— Passage shown —
- - - -

In the end, Pussycat is a celebration of some kind. The lyrical subjects are dark, but the music wins and lifts you up. “Sex Machine” is not the James Brown song but a crunch-guitar driven promise from a lover to build a machine that will do “all of the things you want a girl to”. The thing has “countless functions and screens”, and it promises to fulfill every fantasy — and you can “demean it, debase it” meaning that “Finally I’ll be free”. But how does a song this cynical get away with both a danceable groove and a soaring release that lifts you into harmonic heaven? “Impossible Song” is even better and certainly more hopeful. And it has this great chorus: “What if we tried to get along? / Sing an impossible song / Figure it out later on?” In a world of messed up relationships, you hear this song and know exactly why the narrator is in a relationship. Her appeal to her lover is the one we all fall for in the end: things are imperfect, but we need each other for that exact reason. “You could go deaf / And I could go blind”, Hatfield sings. We complete each other, but because we’re wounded.

We are all imperfect. But Pussycat might just be an exception. As a collection of rock songs, it is deadly on the mark, a bulls-eye, a shot of sunshine and bourbon to your gut. It takes its place as the year’s most glowing record of despair, and joy? And as Juliana Hatfield’s best album.

- - - -

— Assigned task —
List every phrase that the album review quotes from the song "Sex Machine." The rows that come next have no connection to the album review.

— Record extracts —
- - - -

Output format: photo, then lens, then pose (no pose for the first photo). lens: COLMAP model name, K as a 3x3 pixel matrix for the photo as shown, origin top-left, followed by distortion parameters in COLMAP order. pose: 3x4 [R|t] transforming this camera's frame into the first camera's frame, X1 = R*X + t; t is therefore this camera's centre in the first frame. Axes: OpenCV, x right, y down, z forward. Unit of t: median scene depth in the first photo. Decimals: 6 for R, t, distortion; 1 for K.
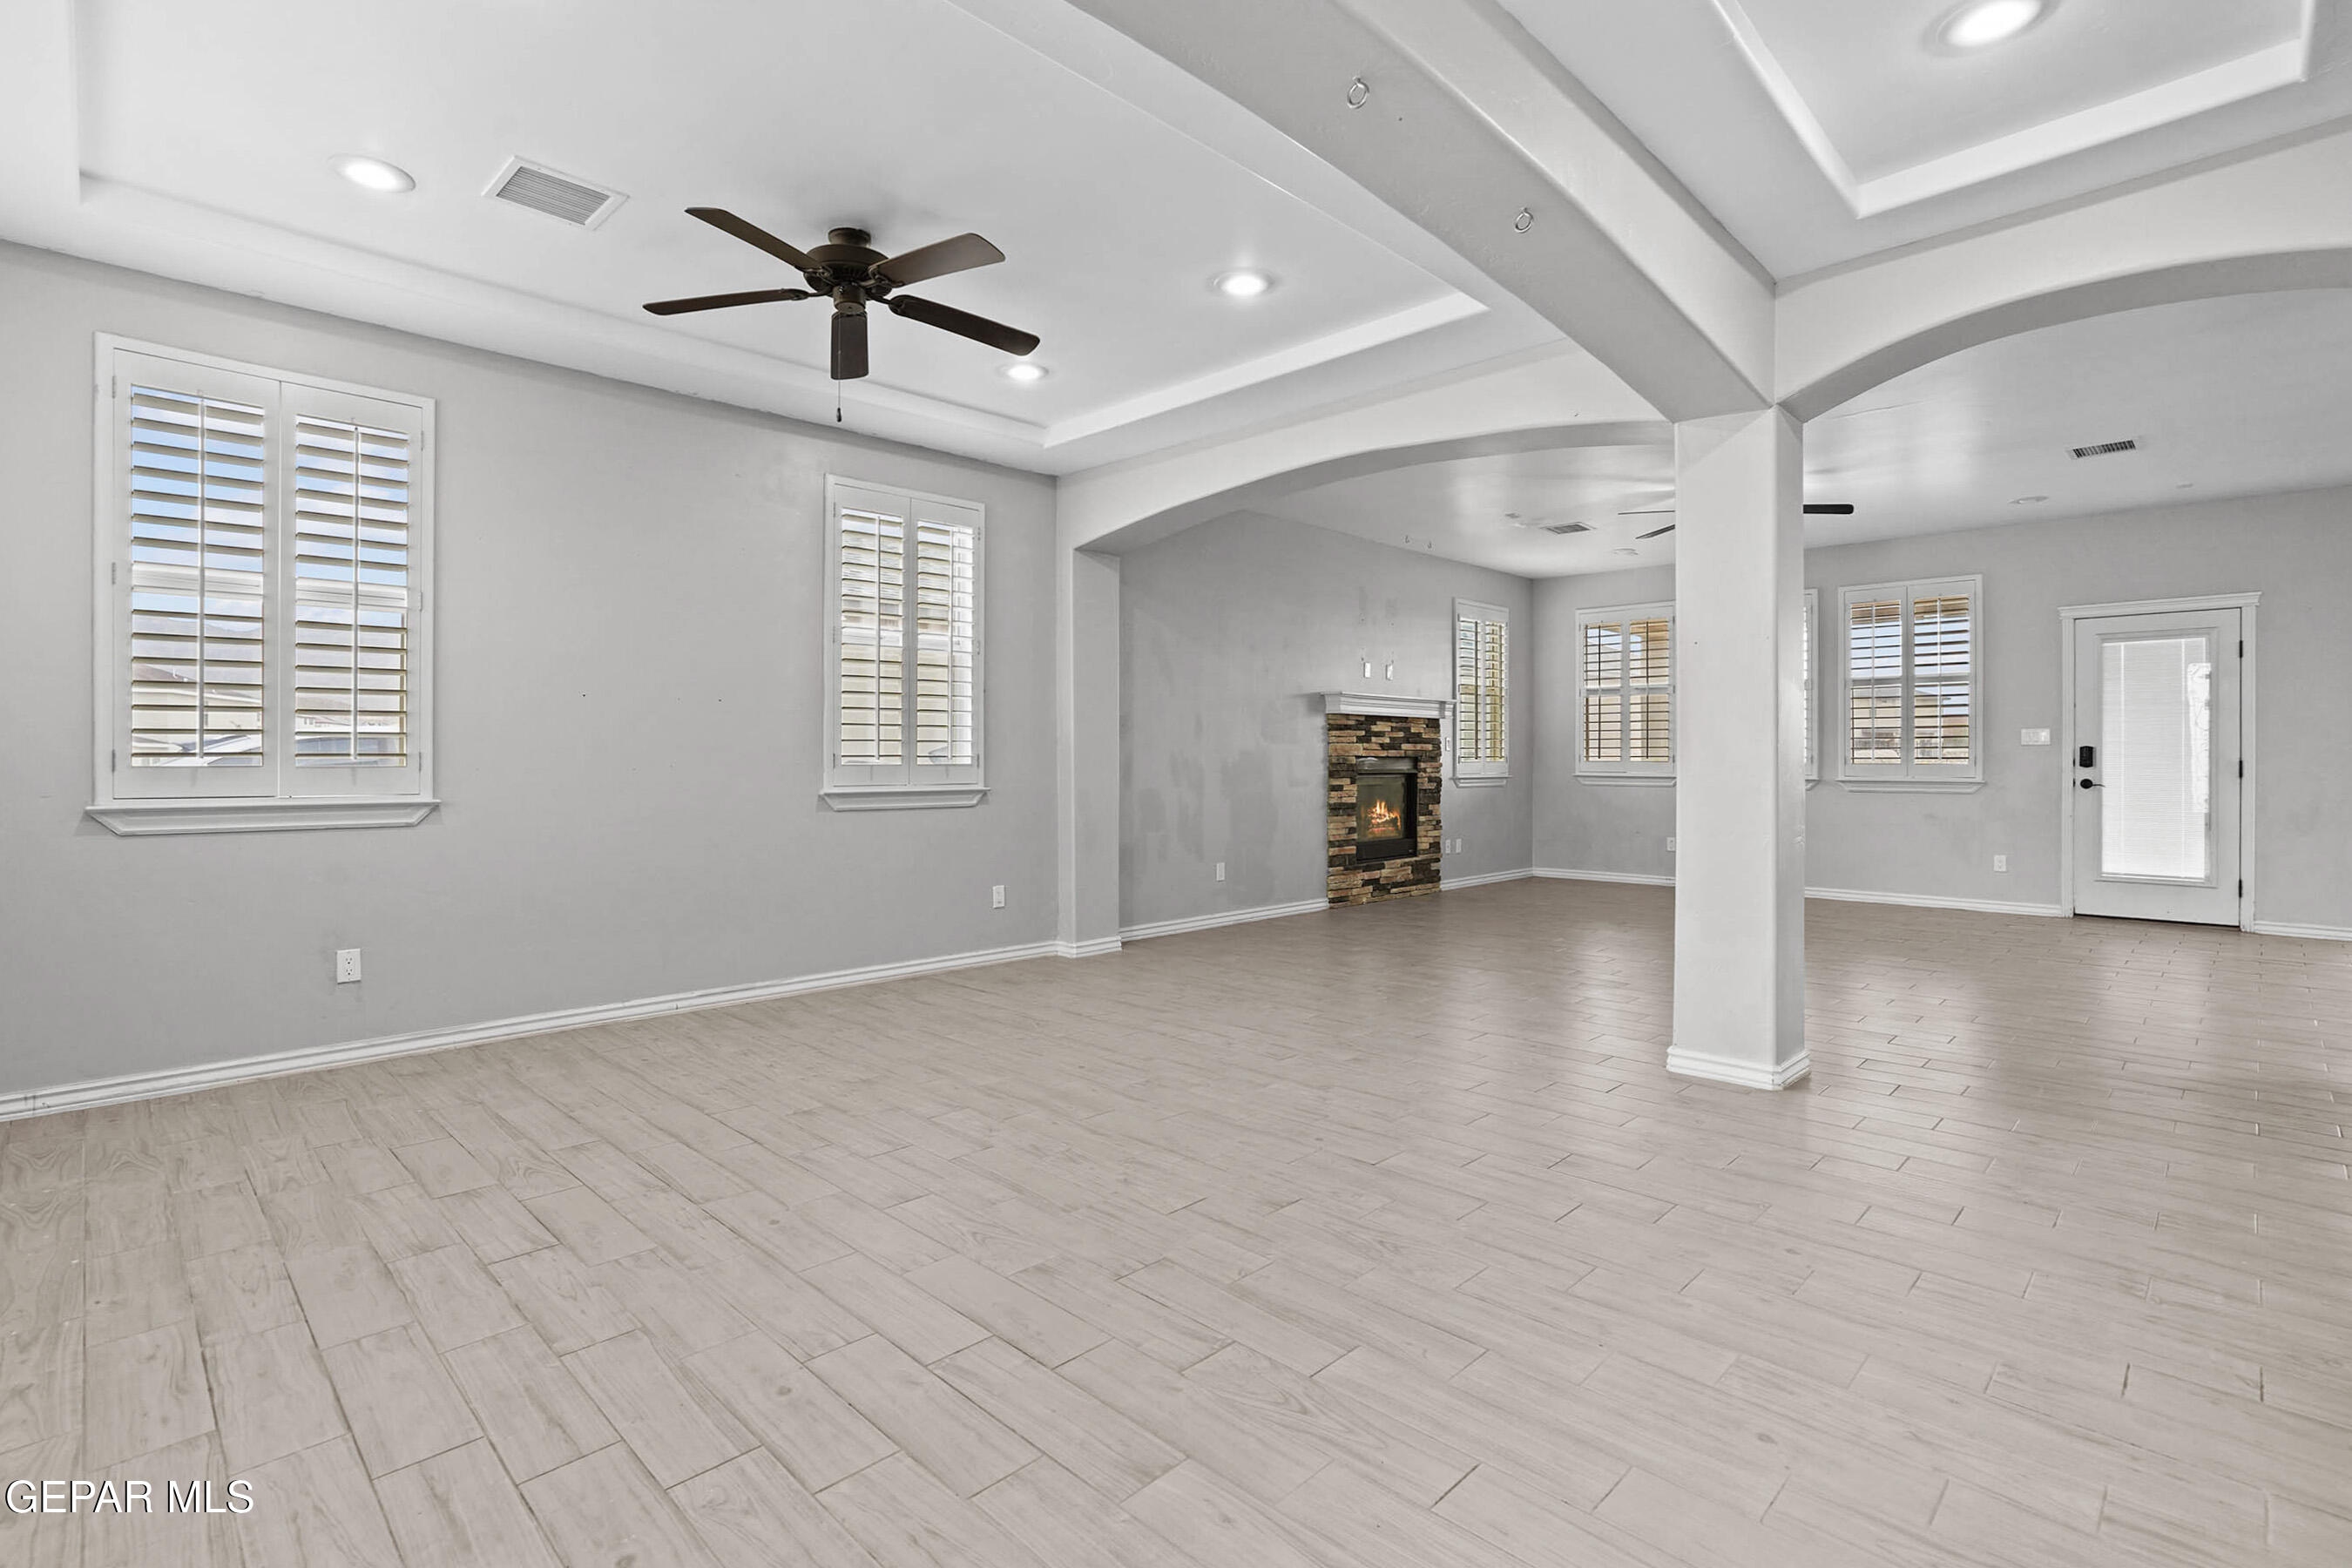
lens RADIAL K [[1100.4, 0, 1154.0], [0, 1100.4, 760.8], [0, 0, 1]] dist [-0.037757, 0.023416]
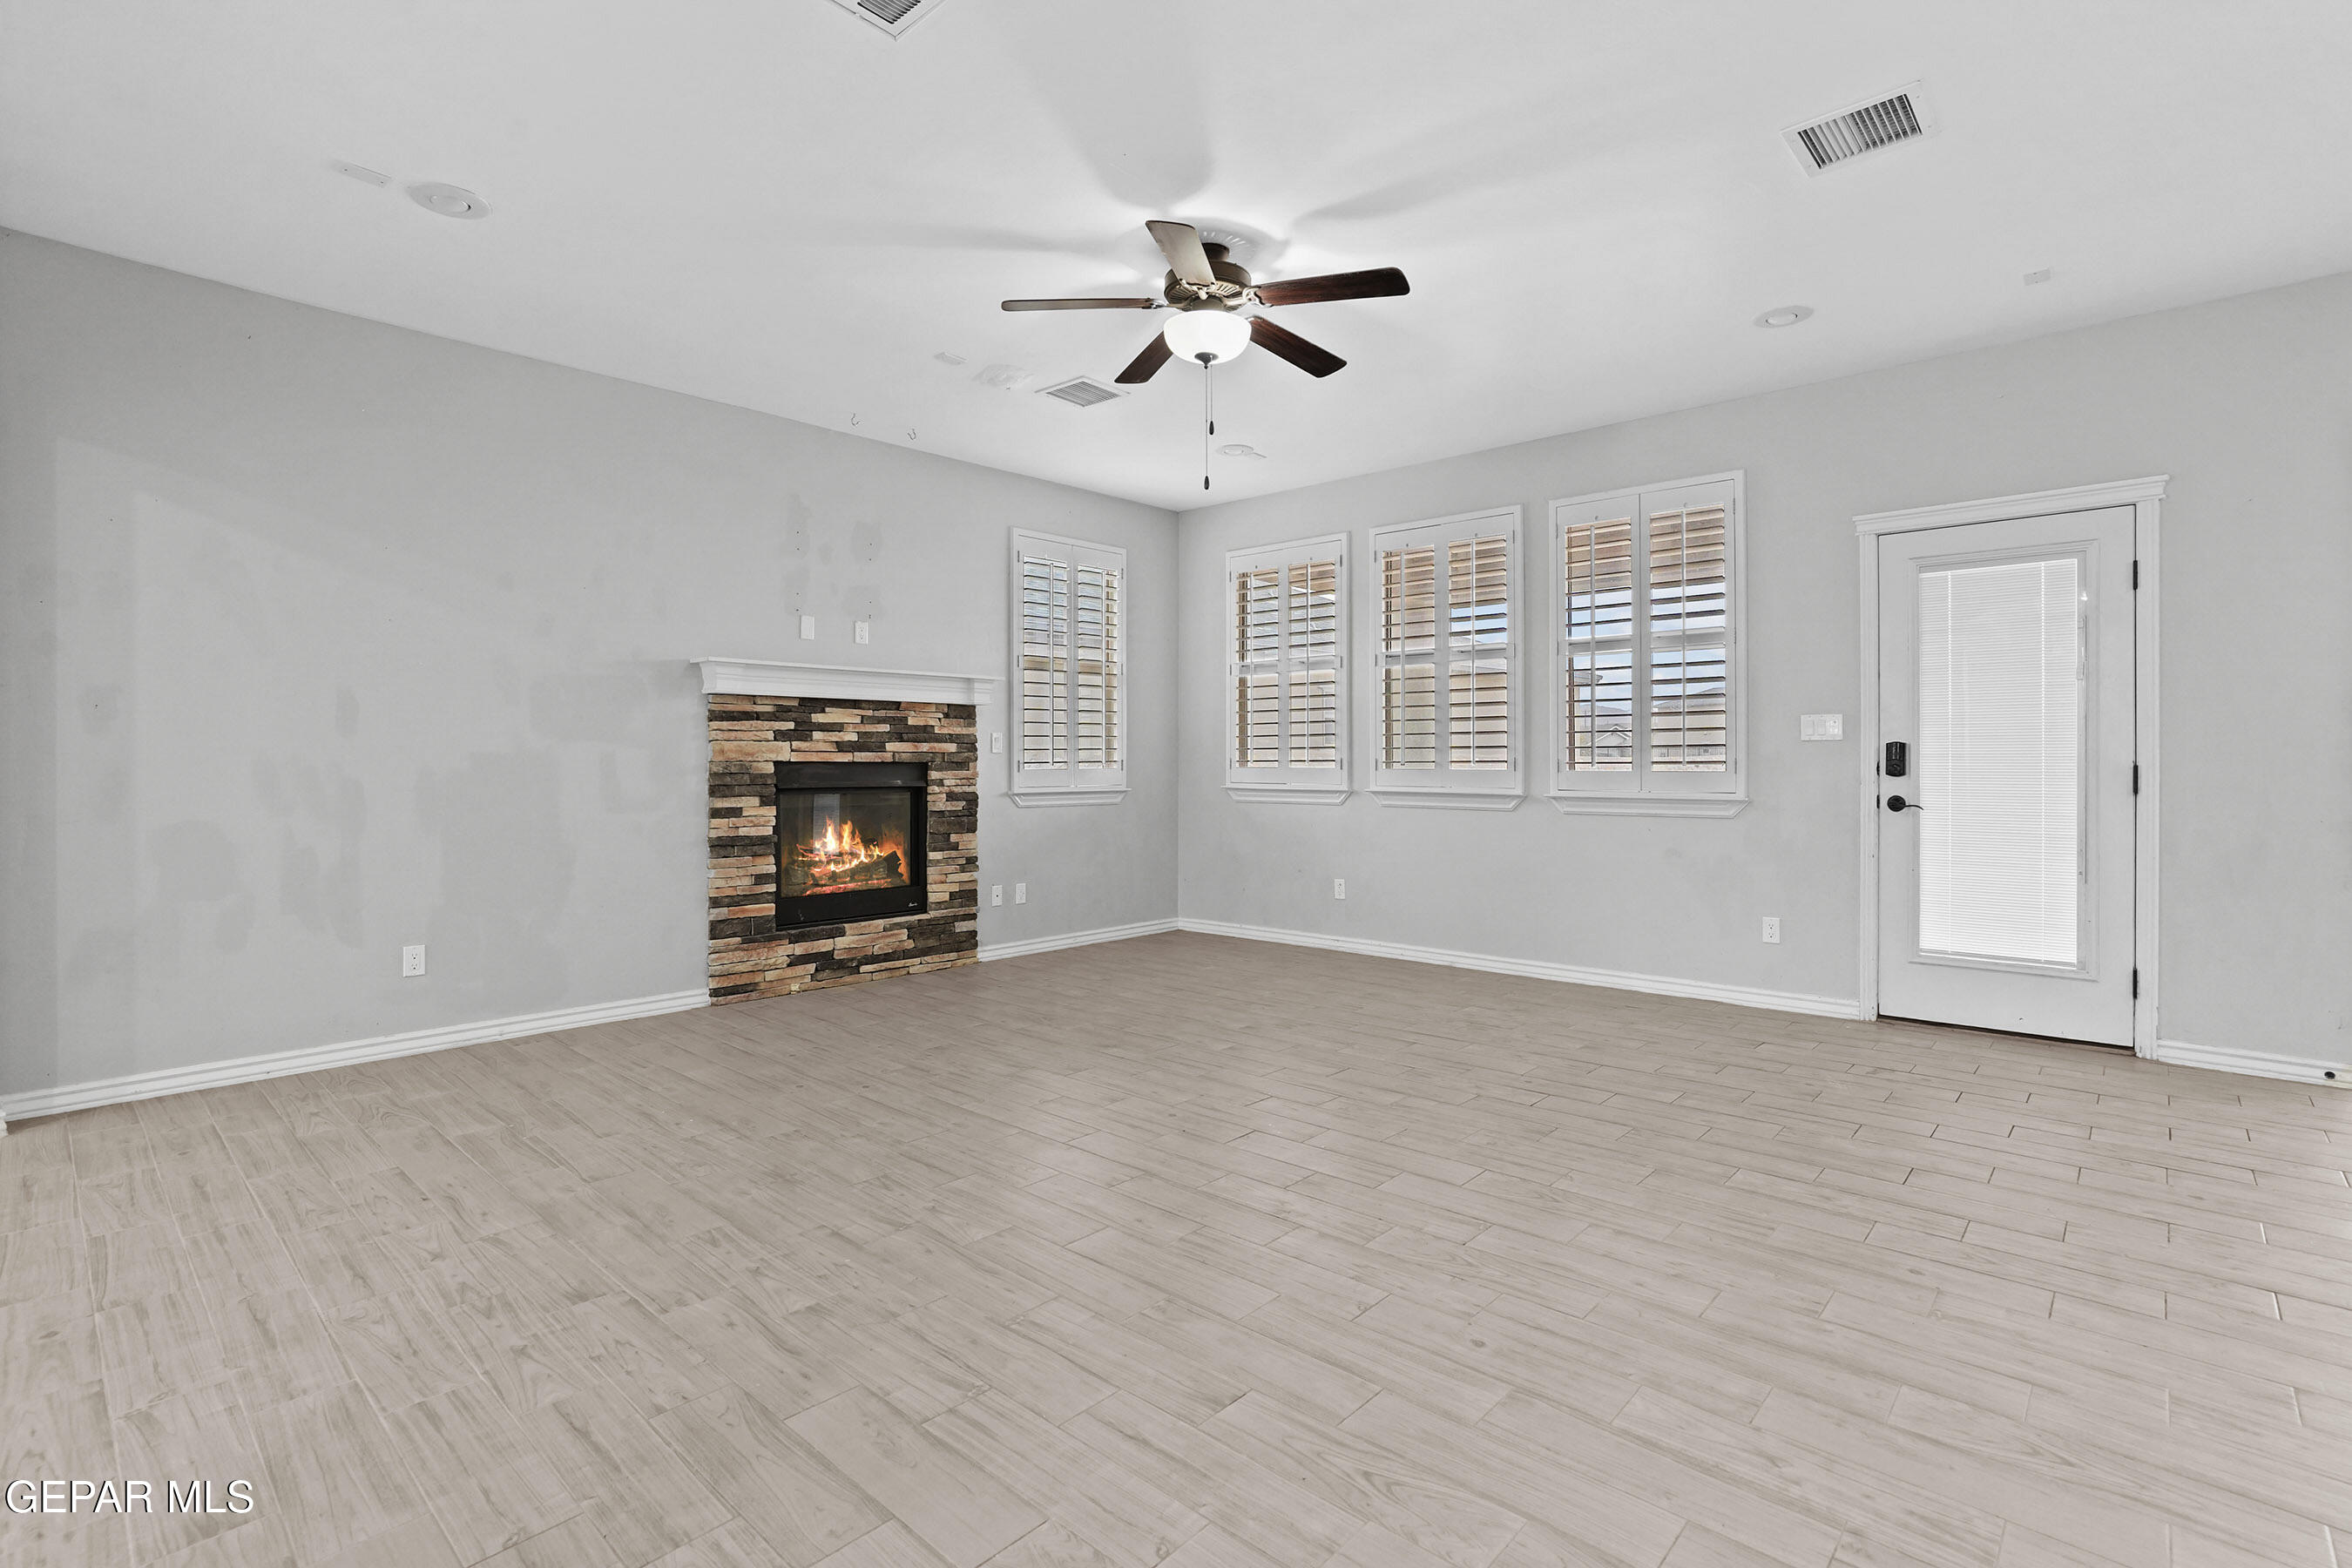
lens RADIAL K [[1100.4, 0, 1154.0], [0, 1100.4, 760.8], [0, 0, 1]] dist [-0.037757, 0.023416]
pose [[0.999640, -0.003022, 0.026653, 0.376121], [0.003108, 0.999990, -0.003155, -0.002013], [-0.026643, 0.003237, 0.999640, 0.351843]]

- - - -

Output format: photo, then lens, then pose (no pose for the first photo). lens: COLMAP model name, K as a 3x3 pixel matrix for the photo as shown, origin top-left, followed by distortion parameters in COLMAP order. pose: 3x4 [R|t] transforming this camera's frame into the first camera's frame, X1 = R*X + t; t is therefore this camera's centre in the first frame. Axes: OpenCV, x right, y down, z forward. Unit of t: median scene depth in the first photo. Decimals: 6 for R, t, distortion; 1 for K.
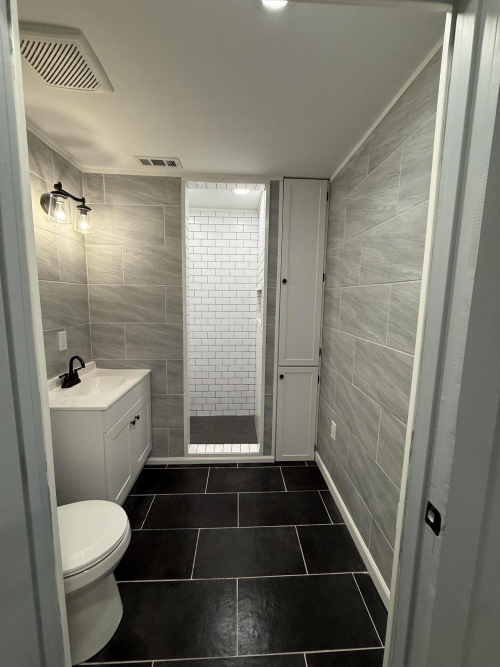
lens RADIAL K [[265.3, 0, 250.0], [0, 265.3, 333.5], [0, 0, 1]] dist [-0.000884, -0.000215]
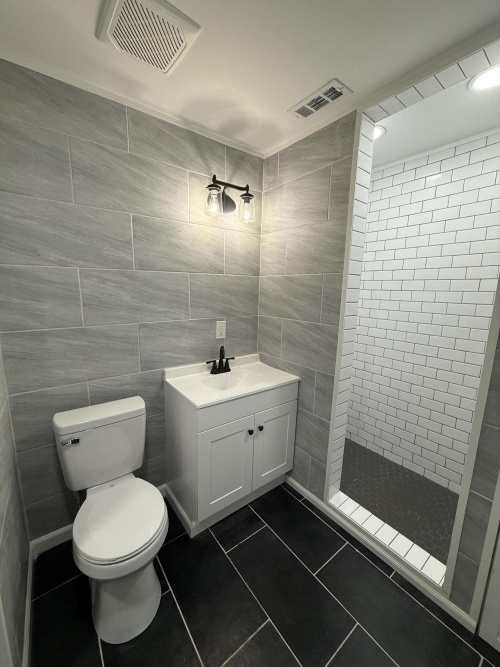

- - - -

— Response below —
- "all of the things you want a girl to"
- "countless functions and screens"
- "demean it, debase it"
- "Finally I'll be free"